Thursday, April 2, 2009

The New "Cupid"


Rob Thomas (Creator of "Veronica Mars," "Cupid") has two new shows out. "Party Down," and a new version of "Cupid."

Now, I'm a huge fan of the original "Cupid." I still watch it on blurry MPEG-1 captures of multi-generation VHS tapes.

This new "Cupid" is not a sequel or spin-off; it's a retelling of the original story.
And there's a lot to like in this new version.

It's an hour program this time. That gives a bit more room to explore the Trevor and Claire characters while keeping the Couple of the Week format.

Digital TV looks a whole lot better than blurry VHS tapes.

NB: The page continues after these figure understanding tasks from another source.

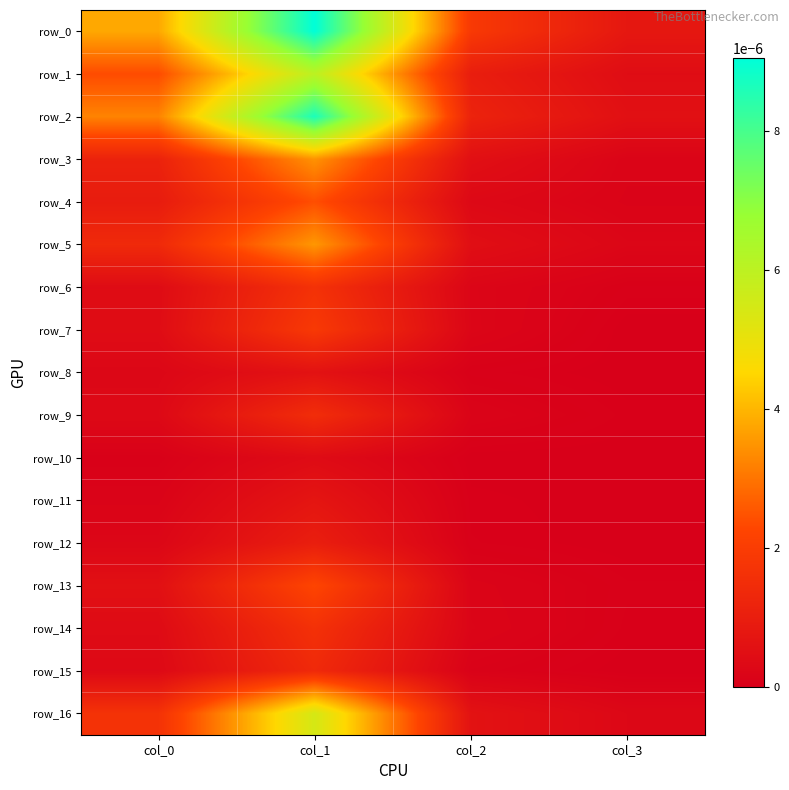

At col_0, list the series in order from smallest to largest.

row_10, row_11, row_12, row_8, row_9, row_15, row_14, row_6, row_7, row_13, row_4, row_3, row_5, row_16, row_1, row_2, row_0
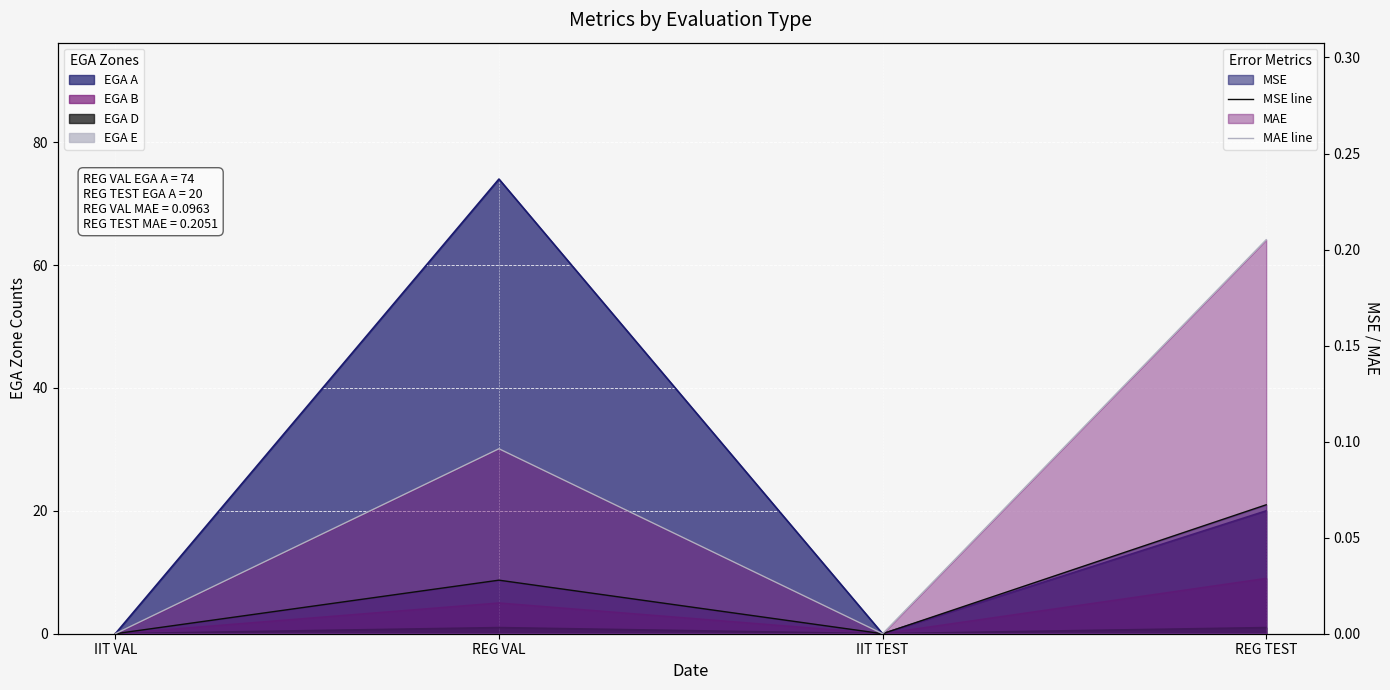

Does the chart display data point markers on the line(s)?

No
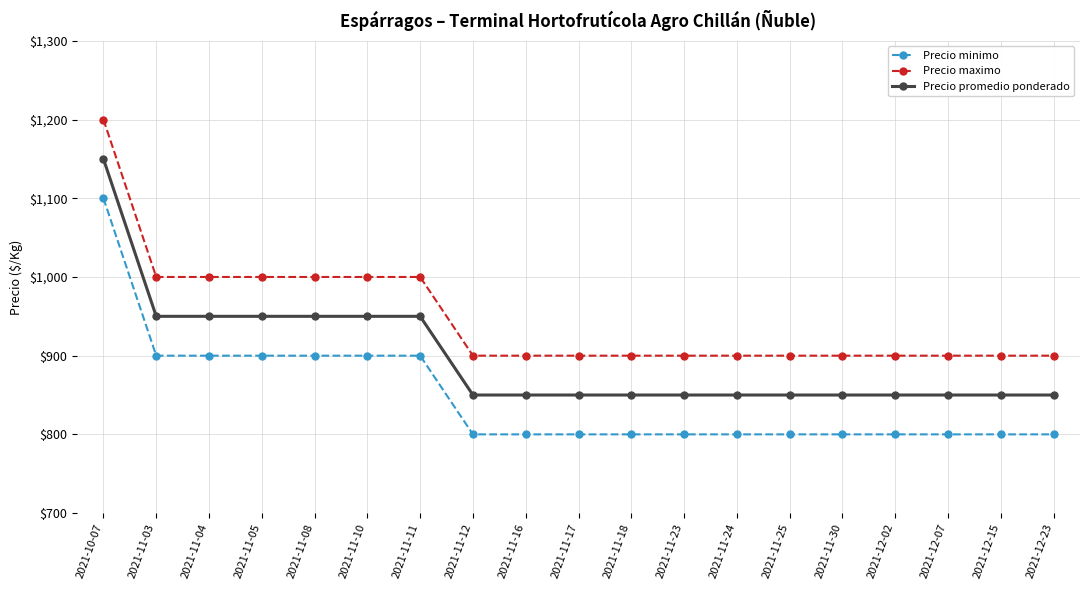

True or false: Precio maximo and Precio minimo cross at least once.

False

The bar environment is much richer. Physically, it's larger and with an actual stage for performances. The bar staff is still related to Trevor's housing, but instead of rooming with Champ, it seems that Trevor rents from the bar owners.

Like the original, the new "Cupid" is filled with music. This can be a double-edged sword since I'm pretty sure music licensing is what keeps the original show from appearing on DVD.

Cupid's personal story is the same as the original (at least so far.) I loved that the show never answered the question of whether Trevor was insane or actually a god.

I also thought Trevor's cherub-inspired hair style was clever.

But the casting of the principals falls far short of the original.
Bobby Cannavale is a truly fun actor. But his portrayal of Cupid lacks Jeremy Piven's libidinous glee. His earthiness comes off more as blue-collar. Cannavale just doesn't seem as crazy. And in a show where the premise is "this guy might be crazy," that seems important.

Sarah Paulson's Claire just didn't work for me at all. I know she's supposed to maintain a professional distance from those she's helping, but she's also a published author. Passionate about her belief that true love is possible and that infatuation hinders the quest for true love.
The words were there, but I just never bought it. I don't know if it's the character's "look," or the acting or the direction. Somehow, I just didn't feel like there was an emotional being there.

I'm not saying this isn't a darned charming show. It just lacks a bit of sizzle of the original, and it's being launched in an environment with lots of other Moonlighting-esque shows.
Perhaps this is the right time for a slightly safer version of Cupid. But after Desperate Housewives, Mad Men, and Sex and the City it seems like a good environment for an edgier version.